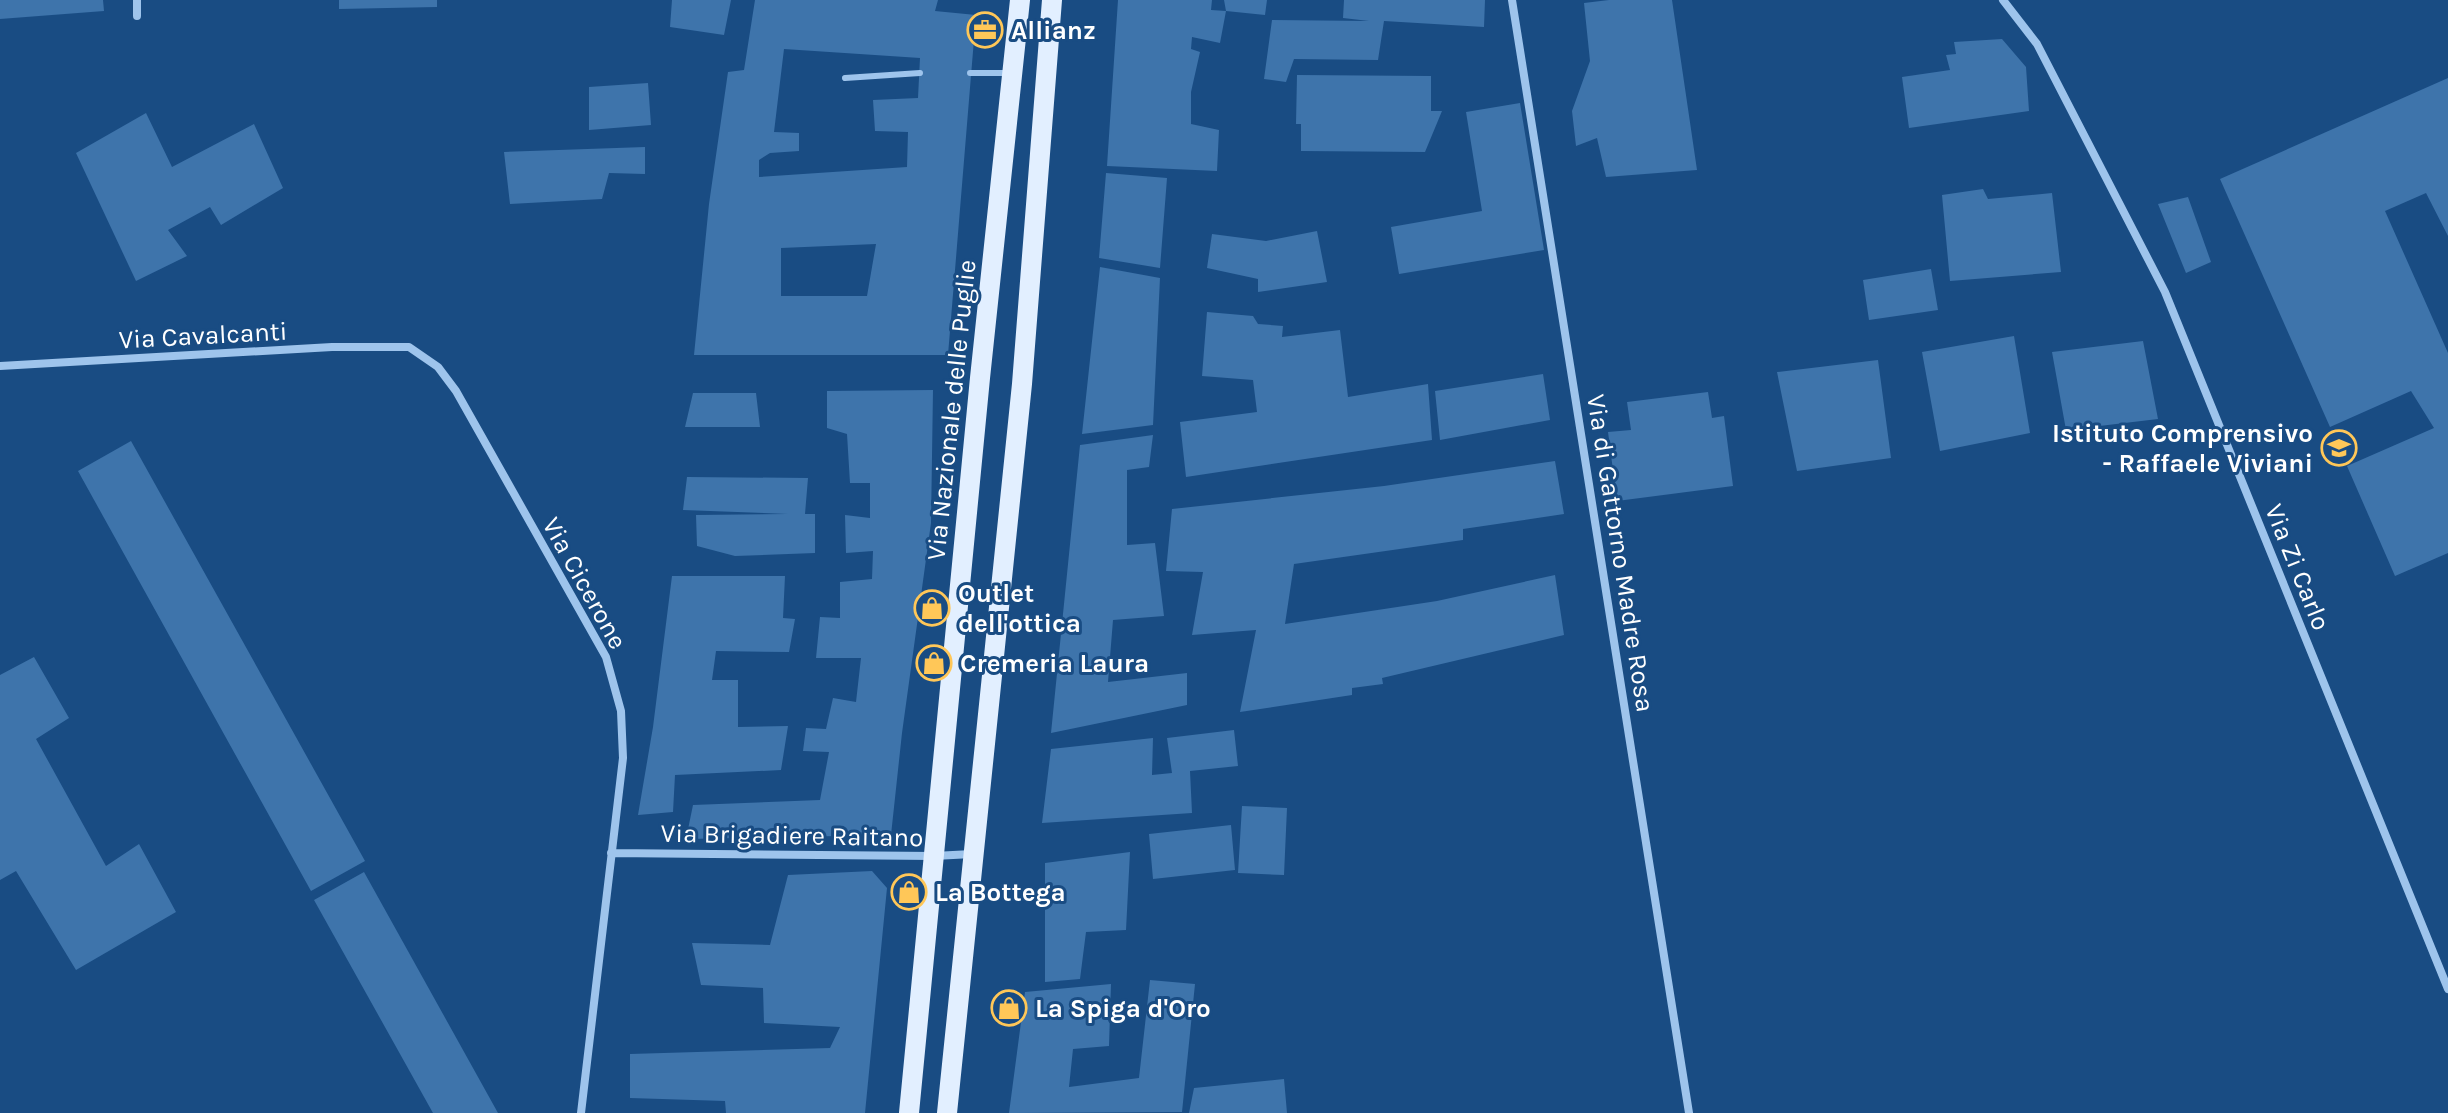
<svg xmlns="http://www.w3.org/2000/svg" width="2448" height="1113" font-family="Karla,sans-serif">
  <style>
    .building { fill: #3e74ab; fill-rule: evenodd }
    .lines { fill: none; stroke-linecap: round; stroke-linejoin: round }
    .lane { stroke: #9ec4ec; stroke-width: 6 }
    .street { stroke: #9ec4ec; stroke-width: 8 }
    .primary { stroke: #e2efff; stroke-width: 20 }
    .labels { text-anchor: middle; stroke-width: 6; stroke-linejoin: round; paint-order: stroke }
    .poi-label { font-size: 26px; font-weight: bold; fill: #fff; stroke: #194c83; text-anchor: start }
    .street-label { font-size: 26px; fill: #fff; stroke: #194c83 }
  </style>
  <rect width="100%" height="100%" fill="#194c83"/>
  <!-- building -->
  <path class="building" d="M0 0H103L104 11 0 19Z
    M339 0H437V7L339 9Z
    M672 0H731L724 35 670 27Z
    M755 0H938L935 11 976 15 948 355H694L709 204 728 72 744 70ZM784 49 920 58 918 98 873 100 875 131 908 132 907 167 759 177V160L770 153 799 151V133L774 132ZM876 244 867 296H781V248Z
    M1118 0H1212L1211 10 1226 11 1224 0H1267L1265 15 1226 11 1220 43 1192 37 1191 49 1200 52 1191 92V124L1219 130 1217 171 1107 166Z
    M1344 0H1485L1484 27 1384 21 1378 60 1294 59 1286 82 1264 79 1272 20 1369 21 1343 18Z
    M1609 0H1672L1697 170 1606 177 1597 138 1576 146 1572 111 1590 61 1584 3Z
    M2002 39 2026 67 2029 111 1909 128 1902 77 1950 70 1946 55 1956 54 1954 42Z
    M1297 75 1431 76V111H1442L1425 152 1301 151V124H1296Z
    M2448 78V236L2426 193 2385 211 2448 353V553L2395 576 2347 466 2434 428 2411 391 2330 427 2220 179Z
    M648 83 651 125 589 130V87Z
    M1520 103 1544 250 1399 274 1391 227 1482 211 1466 112Z
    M146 113 172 167 254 124 283 188 221 225 210 207 168 230 187 256 136 281 76 153Z
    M645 147V174L609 173 602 199 510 204 504 152Z
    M1106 173 1167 178 1160 268 1099 258Z
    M1983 189 1988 199 2052 193 2061 272 1950 281 1942 195Z
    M2188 197 2211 262 2186 273 2158 204Z
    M1317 231 1327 282 1258 292V279L1207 268 1212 234 1266 241Z
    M1100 267 1160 278 1153 425 1082 434Z
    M1931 269 1938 310 1869 320 1863 280Z
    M1207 312 1253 316 1258 324 1283 326 1282 337 1340 330 1348 397 1428 384 1432 440 1186 477 1180 422 1257 412 1253 380 1202 376Z
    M2014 336 2030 433 1940 451 1922 352Z
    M2143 341 2158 419 2066 430 2052 352Z
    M1878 360 1891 458 1797 471 1777 372Z
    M1543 374 1550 420 1440 440 1435 391Z
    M933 390 931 523 902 733 891 835 686 839 693 805 820 800 829 752 803 751 806 728 826 729 833 698 856 702 861 658H816L820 617 840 618V582L872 579 873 551 846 553 845 515 870 518V483H850L847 434 827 428V391Z
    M1708 392 1712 418 1724 416 1733 486 1617 501 1608 432 1631 430 1627 402Z
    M693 393H756L760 427H685Z
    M1153 435 1149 467 1127 470V545L1155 543 1164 616 1113 620 1108 682 1187 673V705L1051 733 1080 445Z
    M131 441 365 861 311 891 78 471Z
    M1555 461 1564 514 1463 529V540L1294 564 1285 624 1437 601 1555 575 1564 635 1382 678 1383 684 1352 688V695L1240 712 1256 630 1192 635 1203 572 1166 571 1172 509 1384 486Z
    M687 477 808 478 805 514H815V553L735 556 697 546 696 515 788 514 683 510Z
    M672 576H785L783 618 795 619 789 652 716 651 712 680H738V727L788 726 781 770 675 775 673 812 638 815 653 727Z
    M34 657 69 718 36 739 106 866 139 844 176 912 76 970 16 871 0 880V675Z
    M1234 730 1238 766 1190 771 1192 813 1042 823 1051 749 1153 738 1152 775 1172 773 1167 738Z
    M1242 806 1287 808 1284 875 1238 873Z
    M1231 825 1235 870 1153 879 1149 834Z
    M1130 852 1126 930 1086 932 1080 979 1045 982V863Z
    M872 871 887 888 865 1113H726L725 1101 630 1098V1054L830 1048 840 1027 764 1023 763 988 701 985 692 943 770 945 788 875Z
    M364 872 498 1113H433L314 900Z
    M1150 980 1195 984 1182 1112 1009 1113 1025 992 1111 984 1109 1046 1073 1049 1069 1087 1139 1078Z
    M1284 1079 1287 1113H1189L1194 1088Z"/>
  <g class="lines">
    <!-- lane -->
    <path class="lane" d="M970 73H1008
      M845 78 920 73"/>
    <!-- street -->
    <path class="street" d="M137 0V16
      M1512 0 1689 1113
      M2003 0 2037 44 2165 292 2448 989
      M0 366 332 347H409L438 367 456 391 606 657 621 711 623 758 581 1113
      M611 853 934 856 972 854"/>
    <!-- primary -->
    <path class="primary" d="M909 1113 980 378 1020 0
      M947 1113 1022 384 1052 0"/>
  </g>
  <!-- icons -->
  <defs>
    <symbol id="office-ring" viewBox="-11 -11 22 22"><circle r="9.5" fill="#194c83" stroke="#ffc758" stroke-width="1.5"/><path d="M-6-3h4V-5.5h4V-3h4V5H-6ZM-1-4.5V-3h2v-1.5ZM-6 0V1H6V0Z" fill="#ffc758"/></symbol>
    <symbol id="school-ring" viewBox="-11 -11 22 22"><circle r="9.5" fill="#194c83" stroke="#ffc758" stroke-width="1.5"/><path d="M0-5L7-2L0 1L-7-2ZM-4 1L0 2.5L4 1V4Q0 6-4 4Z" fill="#ffc758"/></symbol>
    <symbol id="shop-ring" viewBox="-11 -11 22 22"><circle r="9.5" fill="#194c83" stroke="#ffc758" stroke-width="1.5"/><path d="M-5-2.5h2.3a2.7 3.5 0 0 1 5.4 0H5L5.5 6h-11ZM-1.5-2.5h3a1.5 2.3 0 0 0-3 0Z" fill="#ffc758"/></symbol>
  </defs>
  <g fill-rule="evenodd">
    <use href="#office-ring" x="965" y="10" width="40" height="40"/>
    <use href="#school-ring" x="2319" y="428" width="40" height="40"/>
    <use href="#shop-ring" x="912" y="588" width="40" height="40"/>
    <use href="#shop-ring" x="914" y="643" width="40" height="40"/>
    <use href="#shop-ring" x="889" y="872" width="40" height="40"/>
    <use href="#shop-ring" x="989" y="988" width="40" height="40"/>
  </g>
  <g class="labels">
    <!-- poi labels -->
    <g class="poi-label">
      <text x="1011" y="39">Allianz</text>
      <text x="2313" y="442" text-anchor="end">Istituto Comprensivo<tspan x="2313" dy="30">- Raffaele Viviani</tspan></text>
      <text x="958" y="602">Outlet<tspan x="958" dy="30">dell'ottica</tspan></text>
      <text x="960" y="672">Cremeria Laura</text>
      <text x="935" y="901">La Bottega</text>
      <text x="1035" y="1017">La Spiga d'Oro</text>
    </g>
    <!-- street labels -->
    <g class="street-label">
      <text transform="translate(203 335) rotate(-3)" y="9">Via Cavalcanti</text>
      <text transform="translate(951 410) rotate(-84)" y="9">Via Nazionale delle Puglie</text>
      <text transform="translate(1621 553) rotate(81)" y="9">Via di Gattorno Madre Rosa</text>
      <text transform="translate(2298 567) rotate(68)" y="9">Via Zi Carlo</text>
      <text transform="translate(585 583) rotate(61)" y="9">Via Cicerone</text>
      <text transform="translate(792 835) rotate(1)" y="9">Via Brigadiere Raitano</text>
    </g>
  </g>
</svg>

- - - - - - -

_Problem to work on_. Once the pictures are set aside, give every line above again without alteration.

_Solution_.
<svg xmlns="http://www.w3.org/2000/svg" width="2448" height="1113" font-family="Karla,sans-serif">
  <style>
    .building { fill: #3e74ab; fill-rule: evenodd }
    .lines { fill: none; stroke-linecap: round; stroke-linejoin: round }
    .lane { stroke: #9ec4ec; stroke-width: 6 }
    .street { stroke: #9ec4ec; stroke-width: 8 }
    .primary { stroke: #e2efff; stroke-width: 20 }
    .labels { text-anchor: middle; stroke-width: 6; stroke-linejoin: round; paint-order: stroke }
    .poi-label { font-size: 26px; font-weight: bold; fill: #fff; stroke: #194c83; text-anchor: start }
    .street-label { font-size: 26px; fill: #fff; stroke: #194c83 }
  </style>
  <rect width="100%" height="100%" fill="#194c83"/>
  <!-- building -->
  <path class="building" d="M0 0H103L104 11 0 19Z
    M339 0H437V7L339 9Z
    M672 0H731L724 35 670 27Z
    M755 0H938L935 11 976 15 948 355H694L709 204 728 72 744 70ZM784 49 920 58 918 98 873 100 875 131 908 132 907 167 759 177V160L770 153 799 151V133L774 132ZM876 244 867 296H781V248Z
    M1118 0H1212L1211 10 1226 11 1224 0H1267L1265 15 1226 11 1220 43 1192 37 1191 49 1200 52 1191 92V124L1219 130 1217 171 1107 166Z
    M1344 0H1485L1484 27 1384 21 1378 60 1294 59 1286 82 1264 79 1272 20 1369 21 1343 18Z
    M1609 0H1672L1697 170 1606 177 1597 138 1576 146 1572 111 1590 61 1584 3Z
    M2002 39 2026 67 2029 111 1909 128 1902 77 1950 70 1946 55 1956 54 1954 42Z
    M1297 75 1431 76V111H1442L1425 152 1301 151V124H1296Z
    M2448 78V236L2426 193 2385 211 2448 353V553L2395 576 2347 466 2434 428 2411 391 2330 427 2220 179Z
    M648 83 651 125 589 130V87Z
    M1520 103 1544 250 1399 274 1391 227 1482 211 1466 112Z
    M146 113 172 167 254 124 283 188 221 225 210 207 168 230 187 256 136 281 76 153Z
    M645 147V174L609 173 602 199 510 204 504 152Z
    M1106 173 1167 178 1160 268 1099 258Z
    M1983 189 1988 199 2052 193 2061 272 1950 281 1942 195Z
    M2188 197 2211 262 2186 273 2158 204Z
    M1317 231 1327 282 1258 292V279L1207 268 1212 234 1266 241Z
    M1100 267 1160 278 1153 425 1082 434Z
    M1931 269 1938 310 1869 320 1863 280Z
    M1207 312 1253 316 1258 324 1283 326 1282 337 1340 330 1348 397 1428 384 1432 440 1186 477 1180 422 1257 412 1253 380 1202 376Z
    M2014 336 2030 433 1940 451 1922 352Z
    M2143 341 2158 419 2066 430 2052 352Z
    M1878 360 1891 458 1797 471 1777 372Z
    M1543 374 1550 420 1440 440 1435 391Z
    M933 390 931 523 902 733 891 835 686 839 693 805 820 800 829 752 803 751 806 728 826 729 833 698 856 702 861 658H816L820 617 840 618V582L872 579 873 551 846 553 845 515 870 518V483H850L847 434 827 428V391Z
    M1708 392 1712 418 1724 416 1733 486 1617 501 1608 432 1631 430 1627 402Z
    M693 393H756L760 427H685Z
    M1153 435 1149 467 1127 470V545L1155 543 1164 616 1113 620 1108 682 1187 673V705L1051 733 1080 445Z
    M131 441 365 861 311 891 78 471Z
    M1555 461 1564 514 1463 529V540L1294 564 1285 624 1437 601 1555 575 1564 635 1382 678 1383 684 1352 688V695L1240 712 1256 630 1192 635 1203 572 1166 571 1172 509 1384 486Z
    M687 477 808 478 805 514H815V553L735 556 697 546 696 515 788 514 683 510Z
    M672 576H785L783 618 795 619 789 652 716 651 712 680H738V727L788 726 781 770 675 775 673 812 638 815 653 727Z
    M34 657 69 718 36 739 106 866 139 844 176 912 76 970 16 871 0 880V675Z
    M1234 730 1238 766 1190 771 1192 813 1042 823 1051 749 1153 738 1152 775 1172 773 1167 738Z
    M1242 806 1287 808 1284 875 1238 873Z
    M1231 825 1235 870 1153 879 1149 834Z
    M1130 852 1126 930 1086 932 1080 979 1045 982V863Z
    M872 871 887 888 865 1113H726L725 1101 630 1098V1054L830 1048 840 1027 764 1023 763 988 701 985 692 943 770 945 788 875Z
    M364 872 498 1113H433L314 900Z
    M1150 980 1195 984 1182 1112 1009 1113 1025 992 1111 984 1109 1046 1073 1049 1069 1087 1139 1078Z
    M1284 1079 1287 1113H1189L1194 1088Z"/>
  <g class="lines">
    <!-- lane -->
    <path class="lane" d="M970 73H1008
      M845 78 920 73"/>
    <!-- street -->
    <path class="street" d="M137 0V16
      M1512 0 1689 1113
      M2003 0 2037 44 2165 292 2448 989
      M0 366 332 347H409L438 367 456 391 606 657 621 711 623 758 581 1113
      M611 853 934 856 972 854"/>
    <!-- primary -->
    <path class="primary" d="M909 1113 980 378 1020 0
      M947 1113 1022 384 1052 0"/>
  </g>
  <!-- icons -->
  <defs>
    <symbol id="office-ring" viewBox="-11 -11 22 22"><circle r="9.5" fill="#194c83" stroke="#ffc758" stroke-width="1.5"/><path d="M-6-3h4V-5.5h4V-3h4V5H-6ZM-1-4.5V-3h2v-1.5ZM-6 0V1H6V0Z" fill="#ffc758"/></symbol>
    <symbol id="school-ring" viewBox="-11 -11 22 22"><circle r="9.5" fill="#194c83" stroke="#ffc758" stroke-width="1.5"/><path d="M0-5L7-2L0 1L-7-2ZM-4 1L0 2.5L4 1V4Q0 6-4 4Z" fill="#ffc758"/></symbol>
    <symbol id="shop-ring" viewBox="-11 -11 22 22"><circle r="9.5" fill="#194c83" stroke="#ffc758" stroke-width="1.5"/><path d="M-5-2.5h2.3a2.7 3.5 0 0 1 5.4 0H5L5.5 6h-11ZM-1.5-2.5h3a1.5 2.3 0 0 0-3 0Z" fill="#ffc758"/></symbol>
  </defs>
  <g fill-rule="evenodd">
    <use href="#office-ring" x="965" y="10" width="40" height="40"/>
    <use href="#school-ring" x="2319" y="428" width="40" height="40"/>
    <use href="#shop-ring" x="912" y="588" width="40" height="40"/>
    <use href="#shop-ring" x="914" y="643" width="40" height="40"/>
    <use href="#shop-ring" x="889" y="872" width="40" height="40"/>
    <use href="#shop-ring" x="989" y="988" width="40" height="40"/>
  </g>
  <g class="labels">
    <!-- poi labels -->
    <g class="poi-label">
      <text x="1011" y="39">Allianz</text>
      <text x="2313" y="442" text-anchor="end">Istituto Comprensivo<tspan x="2313" dy="30">- Raffaele Viviani</tspan></text>
      <text x="958" y="602">Outlet<tspan x="958" dy="30">dell'ottica</tspan></text>
      <text x="960" y="672">Cremeria Laura</text>
      <text x="935" y="901">La Bottega</text>
      <text x="1035" y="1017">La Spiga d'Oro</text>
    </g>
    <!-- street labels -->
    <g class="street-label">
      <text transform="translate(203 335) rotate(-3)" y="9">Via Cavalcanti</text>
      <text transform="translate(951 410) rotate(-84)" y="9">Via Nazionale delle Puglie</text>
      <text transform="translate(1621 553) rotate(81)" y="9">Via di Gattorno Madre Rosa</text>
      <text transform="translate(2298 567) rotate(68)" y="9">Via Zi Carlo</text>
      <text transform="translate(585 583) rotate(61)" y="9">Via Cicerone</text>
      <text transform="translate(792 835) rotate(1)" y="9">Via Brigadiere Raitano</text>
    </g>
  </g>
</svg>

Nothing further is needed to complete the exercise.